Page layout parsing data
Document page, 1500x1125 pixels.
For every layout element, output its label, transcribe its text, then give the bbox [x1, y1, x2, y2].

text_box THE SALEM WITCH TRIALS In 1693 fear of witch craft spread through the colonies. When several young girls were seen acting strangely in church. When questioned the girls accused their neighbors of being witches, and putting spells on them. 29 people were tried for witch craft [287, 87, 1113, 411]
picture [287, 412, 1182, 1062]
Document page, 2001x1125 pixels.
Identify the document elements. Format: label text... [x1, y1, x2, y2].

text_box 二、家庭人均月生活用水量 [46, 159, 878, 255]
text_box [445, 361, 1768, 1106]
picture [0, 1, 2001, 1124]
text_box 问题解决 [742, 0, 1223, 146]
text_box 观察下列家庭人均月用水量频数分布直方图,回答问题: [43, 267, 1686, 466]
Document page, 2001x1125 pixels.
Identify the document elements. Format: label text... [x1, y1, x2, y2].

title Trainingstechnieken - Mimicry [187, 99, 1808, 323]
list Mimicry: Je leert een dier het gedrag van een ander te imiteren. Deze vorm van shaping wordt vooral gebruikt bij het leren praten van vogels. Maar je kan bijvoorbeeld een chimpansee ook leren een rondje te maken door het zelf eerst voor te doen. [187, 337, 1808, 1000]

**Assignment**
Repeat the entries exactly as they appear.

**Task response**
Document page, 1500x1125 pixels.
For every layout element, output its label, transcribe its text, then give the bbox [x1, y1, x2, y2].

text_box THE SALEM WITCH TRIALS In 1693 fear of witch craft spread through the colonies. When several young girls were seen acting strangely in church. When questioned the girls accused their neighbors of being witches, and putting spells on them. 29 people were tried for witch craft [287, 87, 1113, 411]
picture [287, 412, 1182, 1062]
Document page, 2001x1125 pixels.
Identify the document elements. Format: label text... [x1, y1, x2, y2].

text_box 二、家庭人均月生活用水量 [46, 159, 878, 255]
text_box [445, 361, 1768, 1106]
picture [0, 1, 2001, 1124]
text_box 问题解决 [742, 0, 1223, 146]
text_box 观察下列家庭人均月用水量频数分布直方图,回答问题: [43, 267, 1686, 466]
Document page, 2001x1125 pixels.
Identify the document elements. Format: label text... [x1, y1, x2, y2].

title Trainingstechnieken - Mimicry [187, 99, 1808, 323]
list Mimicry: Je leert een dier het gedrag van een ander te imiteren. Deze vorm van shaping wordt vooral gebruikt bij het leren praten van vogels. Maar je kan bijvoorbeeld een chimpansee ook leren een rondje te maken door het zelf eerst voor te doen. [187, 337, 1808, 1000]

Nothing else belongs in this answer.